Il met en garde le gouvernement Marois contre la tentation de reproduire le modèle français, «où on réglemente tout» pour instituer un État totalement neutre sur le plan religieux.

M. Drainville a reconnu que certains aspects de la charte posaient problème, comme le droit accordé à certains (cégeps, universités, hôpitaux et municipalités) d'être exemptés de son application. Ce volet de la charte «est plein de trous» et de contradictions, a fait valoir quant à lui M. Parizeau.

Le libellé du droit de retrait sera donc reformulé, mais il est «trop tôt» pour dire dans quel sens, a renchéri le ministre des Relations internationales, Jean-François Lisée, qui s'est borné à dire que le projet de charte sera «bonifié» dans les prochaines semaines.

«Laissez-nous travailler!», a demandé le ministre Lisée aux reporters qui cherchaient à savoir si le gouvernement s'apprêtait à retirer l'exemption prévue ou au contraire à l'étendre davantage.

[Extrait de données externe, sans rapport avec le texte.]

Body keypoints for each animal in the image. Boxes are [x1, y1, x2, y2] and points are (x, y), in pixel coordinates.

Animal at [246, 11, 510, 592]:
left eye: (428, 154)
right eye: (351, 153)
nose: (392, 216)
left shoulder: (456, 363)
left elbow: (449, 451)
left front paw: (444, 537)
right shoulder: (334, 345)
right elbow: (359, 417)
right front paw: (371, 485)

Il n'est cependant «pas question de reculer sur les grands principes» inscrits dans la charte, comme l'égalité hommes-femmes et la proclamation de la neutralité religieuse de l'État, a affirmé M. Drainville.

M. Parizeau a «le droit de prendre position comme tous les citoyens du Québec et de contribuer au débat», s'est contentée de dire de son côté la première ministre Pauline Marois, sans prendre aucune question des journalistes présents.

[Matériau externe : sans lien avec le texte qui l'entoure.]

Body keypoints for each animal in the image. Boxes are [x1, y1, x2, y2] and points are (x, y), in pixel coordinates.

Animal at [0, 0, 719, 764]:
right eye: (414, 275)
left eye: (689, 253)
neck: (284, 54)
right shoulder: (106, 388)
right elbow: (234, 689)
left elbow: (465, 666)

L'opposition libérale a réagi en disant que le gouvernement devrait se concentrer sur les éléments qui font consensus entre les différents partis pour faire adopter son projet de charte, mais elle doute que l'équipe Marois ira en ce sens, selon le chef de l'opposition officielle, Jean-Marc Fournier.

Cette position de compromis est partagée par Québec solidaire, qui approuve «ce que M. Parizeau propose dans son texte». Une charte des valeurs pourrait ainsi être adoptée rapidement, a indiqué la porte-parole, Françoise David.

Un consensus semble émerger sur certains points. Par exemple, la classe politique s'entend pour défendre l'objectif de rédiger des balises légales destinées à encadrer les demandes d'accommodement religieux. M. Parizeau s'est montré lui aussi favorable à cette idée. «Il faut des directives», a-t-il dit.

Invité en ondes, par ailleurs, à dire si, selon lui, la charte des valeurs québécoises allait faire reculer l'adhésion à la souveraineté dans la population, l'ancien chef souverainiste a laissé tomber: «C'est évident».